In a critical study, Janis and Feshbach (1953) gave three different dental hygiene lectures to a group of  students, each with altered levels of fear appeal. The strongest fear appeal group showed a net increase in conformity to dental hygiene of 8%, and whilst the medium fear appeal group reported a higher change in hygiene habits, it is evident such fear indicts a rapid emotional reaction and behaviour change. 

Figure 3. The mean differences in supporting presidential
candidates Bush and Kerry in pain and mortality conditions
Landau et al (2004) conducted an experiment amidst the US 2004 presidential campaign, with candidates George Bush, portrayed as direct and authoritative, and John Kerry, depicted throughout the election as a political "flip flopper." Volunteers in the study reminded of their own inevitable death showed significantly greater support for Bush compared to those who weren't reminded of their mortality. Whether subliminal or direct, Trump has used such fear- mongering to instil fear into the psyche of voters, admitting himself "people are scared." Arguably this psychological tactic has been copiously used by Trump to rally crowds of voters.

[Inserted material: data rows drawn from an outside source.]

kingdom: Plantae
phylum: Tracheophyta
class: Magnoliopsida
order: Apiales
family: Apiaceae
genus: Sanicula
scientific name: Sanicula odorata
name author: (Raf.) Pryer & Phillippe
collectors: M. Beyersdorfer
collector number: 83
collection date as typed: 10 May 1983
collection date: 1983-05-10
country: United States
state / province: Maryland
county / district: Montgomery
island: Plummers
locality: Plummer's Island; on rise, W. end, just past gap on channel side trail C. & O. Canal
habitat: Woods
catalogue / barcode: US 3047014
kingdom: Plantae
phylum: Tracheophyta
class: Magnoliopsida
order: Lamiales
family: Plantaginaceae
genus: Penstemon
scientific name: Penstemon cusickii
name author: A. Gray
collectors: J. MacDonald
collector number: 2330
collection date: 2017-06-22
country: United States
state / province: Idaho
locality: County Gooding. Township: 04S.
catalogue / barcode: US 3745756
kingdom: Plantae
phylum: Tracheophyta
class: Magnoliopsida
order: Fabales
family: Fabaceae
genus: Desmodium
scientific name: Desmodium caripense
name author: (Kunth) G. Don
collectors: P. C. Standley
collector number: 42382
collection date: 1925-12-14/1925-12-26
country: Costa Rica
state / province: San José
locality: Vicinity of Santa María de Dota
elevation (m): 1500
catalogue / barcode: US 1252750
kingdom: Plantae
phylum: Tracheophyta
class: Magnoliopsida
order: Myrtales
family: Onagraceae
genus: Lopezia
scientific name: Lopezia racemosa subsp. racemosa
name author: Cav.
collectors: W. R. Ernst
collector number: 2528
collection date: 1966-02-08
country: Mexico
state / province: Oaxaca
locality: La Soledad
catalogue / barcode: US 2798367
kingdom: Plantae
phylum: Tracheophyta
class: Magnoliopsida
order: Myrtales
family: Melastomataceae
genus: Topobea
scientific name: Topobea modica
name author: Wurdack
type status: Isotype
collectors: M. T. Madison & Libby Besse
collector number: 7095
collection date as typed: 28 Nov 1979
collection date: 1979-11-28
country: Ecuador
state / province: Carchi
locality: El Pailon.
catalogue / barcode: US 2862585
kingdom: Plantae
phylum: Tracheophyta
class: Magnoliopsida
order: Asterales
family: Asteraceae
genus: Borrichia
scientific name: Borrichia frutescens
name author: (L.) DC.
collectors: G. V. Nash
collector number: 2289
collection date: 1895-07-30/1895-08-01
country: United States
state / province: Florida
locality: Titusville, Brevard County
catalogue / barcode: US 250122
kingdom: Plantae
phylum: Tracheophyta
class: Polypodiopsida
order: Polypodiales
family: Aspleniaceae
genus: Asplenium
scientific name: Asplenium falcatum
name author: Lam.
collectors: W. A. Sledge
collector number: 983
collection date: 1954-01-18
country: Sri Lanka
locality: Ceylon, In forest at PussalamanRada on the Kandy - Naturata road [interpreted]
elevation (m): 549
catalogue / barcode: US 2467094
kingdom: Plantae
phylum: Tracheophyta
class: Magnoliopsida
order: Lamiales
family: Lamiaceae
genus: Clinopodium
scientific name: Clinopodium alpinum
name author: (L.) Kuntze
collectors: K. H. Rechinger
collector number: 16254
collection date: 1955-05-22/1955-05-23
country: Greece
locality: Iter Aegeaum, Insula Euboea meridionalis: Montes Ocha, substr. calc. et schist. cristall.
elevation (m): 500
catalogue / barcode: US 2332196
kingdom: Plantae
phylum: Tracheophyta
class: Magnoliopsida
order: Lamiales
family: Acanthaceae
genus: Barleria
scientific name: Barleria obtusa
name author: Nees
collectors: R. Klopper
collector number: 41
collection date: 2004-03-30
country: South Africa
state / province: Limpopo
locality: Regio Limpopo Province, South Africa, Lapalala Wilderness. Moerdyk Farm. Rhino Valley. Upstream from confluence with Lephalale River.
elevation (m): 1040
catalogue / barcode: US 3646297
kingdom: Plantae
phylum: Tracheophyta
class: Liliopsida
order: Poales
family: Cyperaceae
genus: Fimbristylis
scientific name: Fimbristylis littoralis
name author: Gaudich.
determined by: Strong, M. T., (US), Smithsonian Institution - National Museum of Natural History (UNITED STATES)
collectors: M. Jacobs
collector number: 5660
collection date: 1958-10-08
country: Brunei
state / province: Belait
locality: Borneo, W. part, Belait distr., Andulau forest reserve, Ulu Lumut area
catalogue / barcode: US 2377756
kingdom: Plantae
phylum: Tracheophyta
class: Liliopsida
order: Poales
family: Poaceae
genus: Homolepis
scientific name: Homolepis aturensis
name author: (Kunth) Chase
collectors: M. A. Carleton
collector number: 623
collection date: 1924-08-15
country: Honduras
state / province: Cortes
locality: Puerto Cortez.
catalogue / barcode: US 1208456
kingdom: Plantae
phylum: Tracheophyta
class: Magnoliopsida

Blame shifting is a strategy society has deployed for centuries. Also referred to as psychological projection, it describes the act of defending oneself against certain qualities, whilst attributing them to others. Trump singlehandedly blamed the media for putting false meaning into his campaign. He blamed Clinton for beginning a wildly incorrect judgement regarding Obama's birther movement. It goes without saying that he also claims Clinton is "protected by a rigged system." Maestas et al (2008) conducted an experiment to compare such blame shifting between Republicans and Democrats. In the aftermath of hurricane Katrina, media coverage in the United States centred around the failure of the government to respond, and emphasised the lack of government aid. 94% of respondents reported to be somewhat attentive to this media coverage, and resultantly 70% of individuals found the governments response too slow. Interestingly, Republicans were more likely than Democrats to shift blame towards the government, predominantly due to high exposure to media coverage. Overall, it seems that federalism provides citizens with a source of blame; and such blame can also be accentuated by the media. This is persistently mirrored in Trump's campaign. When asked whether he has paid any income taxes over an almost two- decade period, and when confronted with a leaked copy of his 1995 tax records; he blamed Hillary.

Figure 4. Trump and Clinton
Furthermore, Donald Trump has mastered a number of toxic psychological tactics to earn an overwhelming proportion of votes in the presidential campaign. Instilling fear into crowds of supporters, he has presented his audiences with an array of fresh scapegoats ranging from Muslims to Mexicans. Additionally, Trump's method of blame shifting has caused a political storm between himself and Democrat candidate Hillary Clinton, leading to one of the most controversial and documented electoral campaigns in history.

References:

Janis, I., & Feshbach, S. (1953). Effect of fear arousing communications. J. abnormal soc. Psychol48, 78-92.

Landau, M. J., Solomon, S., Greenberg, J., Cohen, F., Pyszczynski, T., Arndt, J., & Cook, A. (2004). Deliver us from evil: the effects of mortality salience and reminders of 9/11 on support for President George W. Bush. Personality & Social Psychology Bulletin, 30(9), 1136-1150.


Maestas, C. D., Atkeson, L. R., Croom, T., & Bryant, L. A. (2008). Shifting the Blame: Federalism, Media, and Public Assignment of Blame following Hurricane Katrina. Publius, (4). 609.